Monday, March 18, 2013

Why does faith involve acting like a jerk?

I needed a little gentleness this morning. I mean in my own heart, towards others. I was experiencing a "bad church experience" hangover.

Maybe you've had them. They're those times when you go to a church and get so angry you don't want to go back.

For me it was the self-righteous attitudes of some, but not all, of the presenters. I realize I'm a self-righteous jerk on a regular basis, but I get tired of being with other people's self-righteousness.

Maybe I have an unrealistic expectation that others will have grown further than me and be able to help me or inspire me, rather than demonstrate the same ugliness I hate about myself. Maybe it's because I'm trying to find the person of Jesus lived out in other people, and when they fail, I'm disappointed.

It got me thinking, "why do so many of us who claim to follow Jesus, have such a proclivity towards being self-righteous?"



I'm familiar with all the usual explanations about "sinful nature", but sometimes I think this is a bad case of hiding behind a label. It's like calling people "lazy"...it seems to explain a lot, but ends up blaming things on a vague character trait, rather than taking responsibility to figure out where a person's motivation has broken down. It may be true in an ultimate sense that I am sinful, but what is it about this condition that makes me prone to being self-righteous? Or without the theological language,  what's broken in us that makes us prone to thinking that our beliefs, behavior, values, etc are better than others?

My psychologist colleagues wisely point out, that these types of things are often related to insecurity. That when we doubt something, we often project excessive confidence to protect ourselves from the anxiety that accompanies uncertainty. This is especially true when we perceive anything different as being a threat to something significant in our lives.

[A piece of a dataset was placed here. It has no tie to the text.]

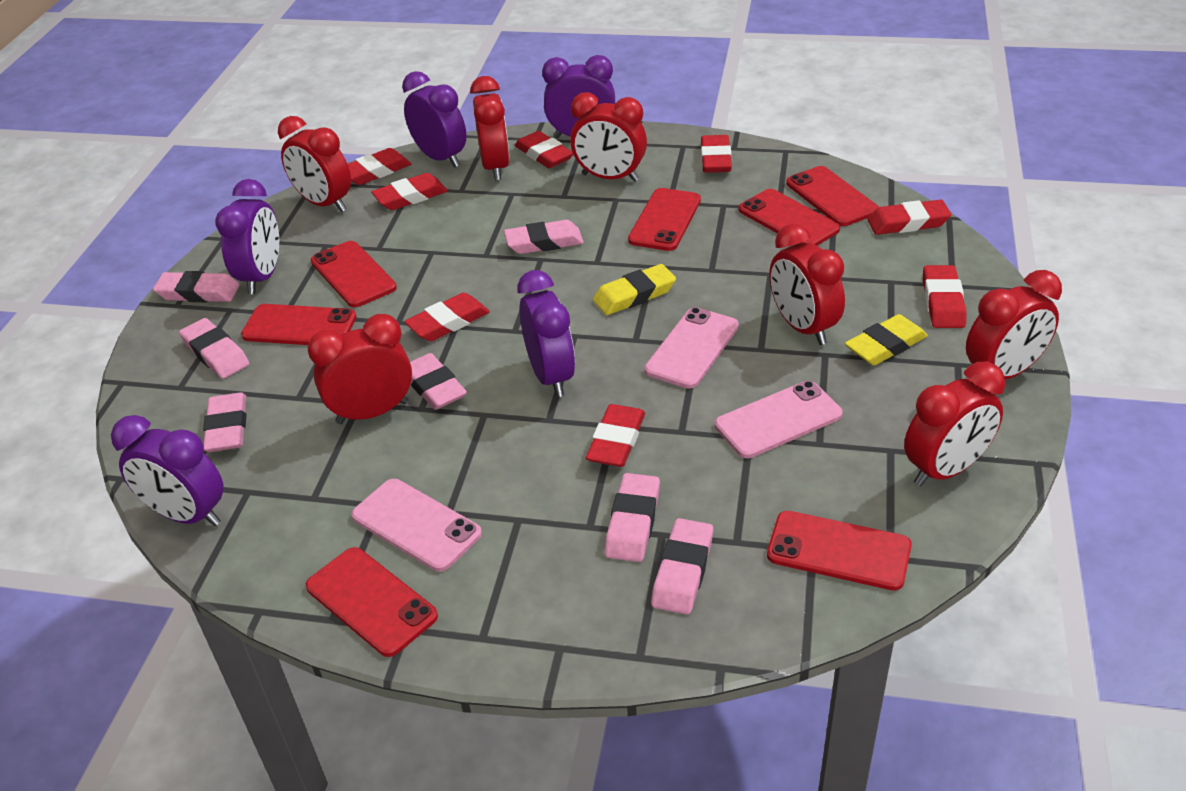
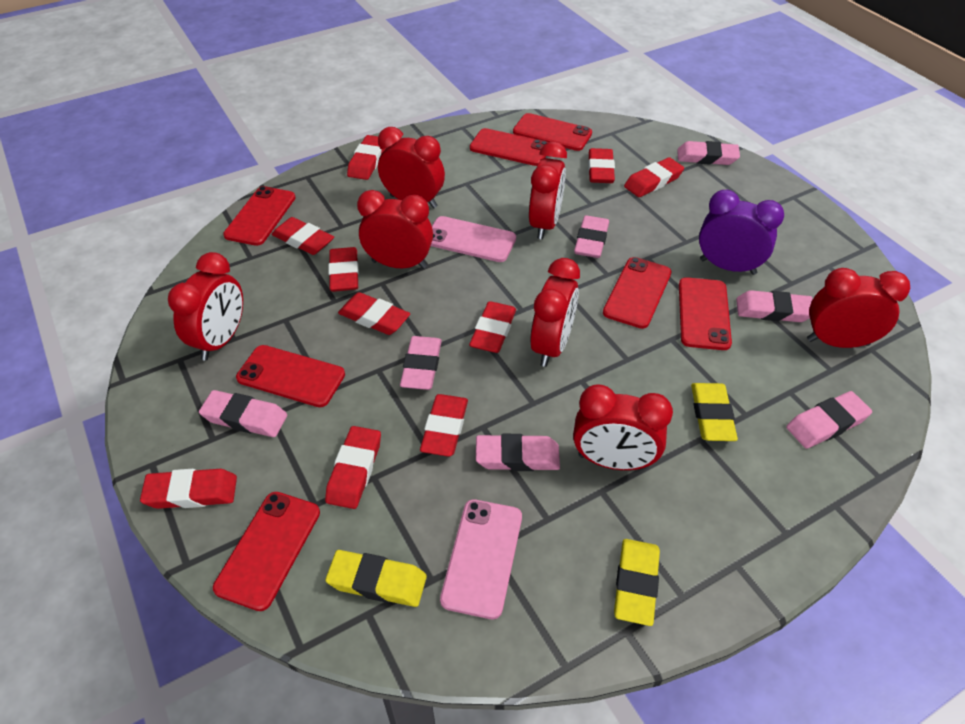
pink phone: [351,479,482,572] [644,307,739,389] [715,381,843,458] = 3 -> [431,216,516,262] [440,499,522,619] = 2
purple clock: [111,415,224,526] [215,179,279,294] [402,71,467,167] [517,270,575,397] [542,55,615,139] = 5 -> [699,190,784,275] = 1
red eraser: [348,148,411,185] [371,173,448,210] [404,293,490,341] [515,131,573,168] [586,404,645,467] [701,135,732,173] [867,200,952,235] [923,265,967,328] = 8 -> [140,469,237,509] [272,217,334,255] [325,426,381,509] [328,247,359,292] [338,292,410,335] [347,135,386,180] [420,394,468,457] [469,301,516,353] [588,148,615,183] [624,157,684,197] = 10
yellow eraser: [593,264,676,315] [845,314,928,365] = 2 -> [325,550,427,607] [614,539,660,626] [691,383,738,441] = 3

Maybe faith, by its very nature is something we're unsure about. If faith requires us to believe a reality that is not perceived by senses, it must be accompanied by a certain amount of doubt at the same time. So maybe we're prone to self-righteouness about faith because we often so deeply doubt at the same time.  I can see why we might be insecure about that, and why we might react with protective over-confidence and false certainty. Self-righteousness is like a walking stick we use to prop ourselves up with our fragile and uncertain faith. The problem is, it's a pretty ugly walking stick, and it usually involves positioning our beliefs as better than others.

To be gentle with others, I have to understand that their self-righteousness, like mine, might actually be because they're feeling pretty unsure about the whole thing, just like I am. That the very act of faith,  brings with it a world of doubt and insecurity, and that sometimes this leads us to act in very unhelpful ways.